[STORED DATA Boundary: Start]

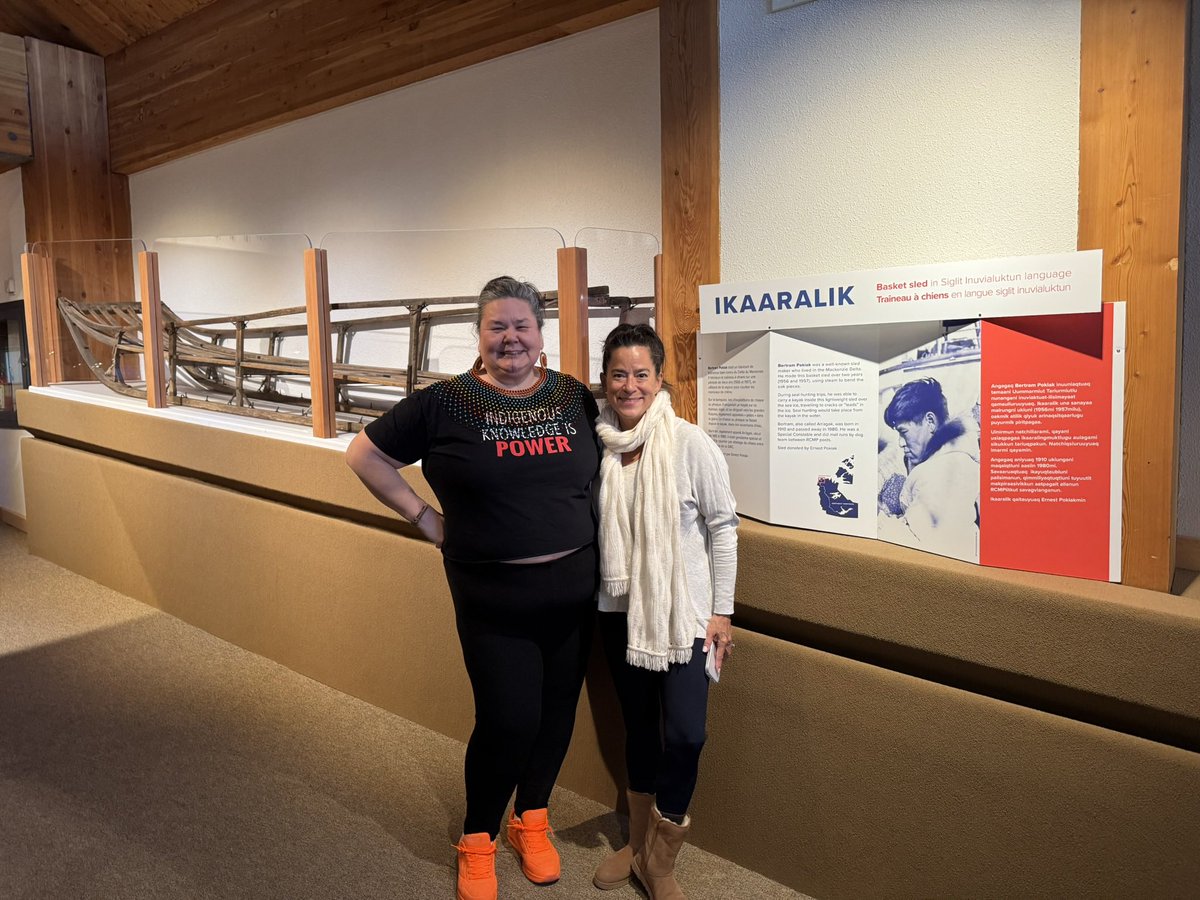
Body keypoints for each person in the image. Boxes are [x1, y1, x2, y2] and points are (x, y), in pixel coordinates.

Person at [345, 276, 600, 900]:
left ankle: (531, 819)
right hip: (493, 598)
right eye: (497, 327)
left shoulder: (573, 397)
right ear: (479, 335)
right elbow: (364, 456)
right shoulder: (445, 402)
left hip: (575, 588)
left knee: (556, 715)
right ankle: (478, 837)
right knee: (508, 721)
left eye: (522, 326)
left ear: (541, 335)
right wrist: (426, 519)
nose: (510, 338)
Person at [590, 323, 738, 900]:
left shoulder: (688, 443)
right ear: (605, 381)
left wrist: (721, 612)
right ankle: (635, 841)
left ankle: (660, 858)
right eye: (618, 374)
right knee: (639, 732)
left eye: (641, 374)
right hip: (618, 612)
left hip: (684, 620)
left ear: (659, 378)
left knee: (686, 735)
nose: (630, 386)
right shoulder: (599, 443)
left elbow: (724, 528)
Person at [880, 376, 980, 559]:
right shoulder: (947, 458)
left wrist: (878, 519)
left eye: (904, 432)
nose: (901, 443)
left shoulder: (941, 471)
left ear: (930, 422)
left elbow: (919, 546)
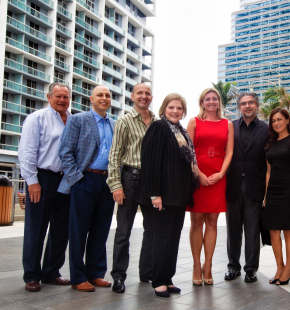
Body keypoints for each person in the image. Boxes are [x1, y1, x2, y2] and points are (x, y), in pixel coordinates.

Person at [140, 93, 198, 297]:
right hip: (163, 195)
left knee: (173, 238)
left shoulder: (181, 131)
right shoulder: (159, 127)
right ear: (164, 108)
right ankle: (158, 280)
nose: (175, 111)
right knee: (162, 238)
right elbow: (150, 162)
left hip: (179, 196)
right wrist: (155, 194)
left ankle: (168, 277)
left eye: (179, 108)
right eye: (171, 107)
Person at [58, 86, 116, 292]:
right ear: (91, 99)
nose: (104, 98)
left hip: (107, 182)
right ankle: (78, 276)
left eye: (107, 96)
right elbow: (65, 152)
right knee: (78, 230)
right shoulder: (78, 120)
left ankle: (96, 273)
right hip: (85, 179)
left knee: (100, 229)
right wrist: (76, 180)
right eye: (100, 95)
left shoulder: (114, 124)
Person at [18, 82, 72, 292]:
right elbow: (27, 151)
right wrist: (32, 181)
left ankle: (51, 272)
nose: (62, 100)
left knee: (61, 229)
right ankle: (31, 275)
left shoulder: (72, 120)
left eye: (65, 97)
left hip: (65, 180)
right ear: (49, 97)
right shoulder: (37, 118)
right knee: (36, 229)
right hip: (42, 178)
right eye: (58, 96)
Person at [107, 83, 157, 293]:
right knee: (123, 231)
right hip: (129, 178)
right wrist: (116, 184)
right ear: (132, 96)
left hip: (151, 181)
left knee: (152, 230)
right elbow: (115, 154)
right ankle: (118, 276)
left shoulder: (157, 122)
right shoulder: (124, 120)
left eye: (147, 93)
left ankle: (146, 273)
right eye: (140, 93)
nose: (144, 96)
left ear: (151, 97)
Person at [186, 88, 234, 285]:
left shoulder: (227, 124)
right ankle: (197, 265)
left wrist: (221, 174)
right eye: (208, 99)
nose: (212, 101)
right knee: (196, 221)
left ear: (219, 102)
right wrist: (198, 174)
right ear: (202, 102)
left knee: (212, 222)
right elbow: (187, 151)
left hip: (218, 176)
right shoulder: (193, 122)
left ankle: (208, 265)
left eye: (215, 99)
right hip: (197, 175)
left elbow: (229, 152)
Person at [224, 92, 269, 283]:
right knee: (233, 230)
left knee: (252, 230)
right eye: (243, 103)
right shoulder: (229, 127)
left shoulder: (266, 129)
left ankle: (251, 269)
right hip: (232, 185)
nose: (247, 106)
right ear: (239, 107)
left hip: (254, 186)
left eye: (251, 102)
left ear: (257, 105)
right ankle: (233, 267)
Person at [263, 107, 290, 286]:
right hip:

[STORED DATA Boundary: End]

• WHAT THE EXERCISE ASKS: Exactly reproduce each record, leaving out any pictures.

• SOLUTION TO THIS EXERCISE:
Body keypoints for each person in the image. Boxes are [x1, y1, x2, y2] and points are (x, y), in pixel coordinates.

Person at [345, 276, 600, 900]:
left ankle: (531, 819)
right hip: (493, 598)
right eye: (497, 327)
left shoulder: (573, 397)
right ear: (479, 335)
right elbow: (364, 456)
right shoulder: (445, 402)
left hip: (575, 588)
left knee: (556, 715)
right ankle: (478, 837)
right knee: (508, 721)
left eye: (522, 326)
left ear: (541, 335)
right wrist: (426, 519)
nose: (510, 338)
Person at [590, 323, 738, 900]:
left shoulder: (688, 443)
right ear: (605, 381)
left wrist: (721, 612)
right ankle: (635, 841)
left ankle: (660, 858)
right eye: (618, 374)
right knee: (639, 732)
left eye: (641, 374)
right hip: (618, 612)
left hip: (684, 620)
left ear: (659, 378)
left knee: (686, 735)
nose: (630, 386)
right shoulder: (599, 443)
left elbow: (724, 528)
Person at [880, 376, 980, 559]:
right shoulder: (947, 458)
left wrist: (878, 519)
left eye: (904, 432)
nose: (901, 443)
left shoulder: (941, 471)
left ear: (930, 422)
left elbow: (919, 546)
Body keypoints for each person in the image. Boxes are [x1, y1, x2, y2] and points are (x, y), in pixel coordinates.

Person at [140, 93, 198, 297]:
right hip: (163, 195)
left knee: (173, 238)
left shoulder: (181, 131)
right shoulder: (159, 127)
right ear: (164, 108)
right ankle: (158, 280)
nose: (175, 111)
right knee: (162, 238)
right elbow: (150, 162)
left hip: (179, 196)
right wrist: (155, 194)
left ankle: (168, 277)
left eye: (179, 108)
right eye: (171, 107)
Person at [58, 86, 116, 292]:
right ear: (91, 99)
nose: (104, 98)
left hip: (107, 182)
right ankle: (78, 276)
left eye: (107, 96)
right elbow: (65, 152)
right knee: (78, 230)
right shoulder: (78, 120)
left ankle: (96, 273)
right hip: (85, 179)
left knee: (100, 229)
right wrist: (76, 180)
right eye: (100, 95)
left shoulder: (114, 124)
Person at [18, 82, 72, 292]:
right elbow: (27, 151)
right wrist: (32, 181)
left ankle: (51, 272)
nose: (62, 100)
left knee: (61, 229)
right ankle: (31, 275)
left shoulder: (72, 120)
left eye: (65, 97)
left hip: (65, 180)
right ear: (49, 97)
right shoulder: (37, 118)
right knee: (36, 229)
right hip: (42, 178)
right eye: (58, 96)
Person at [107, 83, 157, 293]:
right knee: (123, 231)
right hip: (129, 178)
right wrist: (116, 184)
right ear: (132, 96)
left hip: (151, 181)
left knee: (152, 230)
right elbow: (115, 154)
right ankle: (118, 276)
left shoulder: (157, 122)
right shoulder: (124, 120)
left eye: (147, 93)
left ankle: (146, 273)
right eye: (140, 93)
nose: (144, 96)
left ear: (151, 97)
Person at [186, 88, 234, 285]:
left shoulder: (227, 124)
right ankle: (197, 265)
left wrist: (221, 174)
right eye: (208, 99)
nose: (212, 101)
right knee: (196, 221)
left ear: (219, 102)
right wrist: (198, 174)
right ear: (202, 102)
left knee: (212, 222)
right elbow: (187, 151)
left hip: (218, 176)
right shoulder: (193, 122)
left ankle: (208, 265)
left eye: (215, 99)
right hip: (197, 175)
left elbow: (229, 152)
Person at [224, 92, 269, 283]:
right knee: (233, 230)
left knee: (252, 230)
right eye: (243, 103)
right shoulder: (229, 127)
left shoulder: (266, 129)
left ankle: (251, 269)
right hip: (232, 185)
nose: (247, 106)
right ear: (239, 107)
left hip: (254, 186)
left eye: (251, 102)
left ear: (257, 105)
right ankle: (233, 267)
Person at [263, 107, 290, 286]:
right hip:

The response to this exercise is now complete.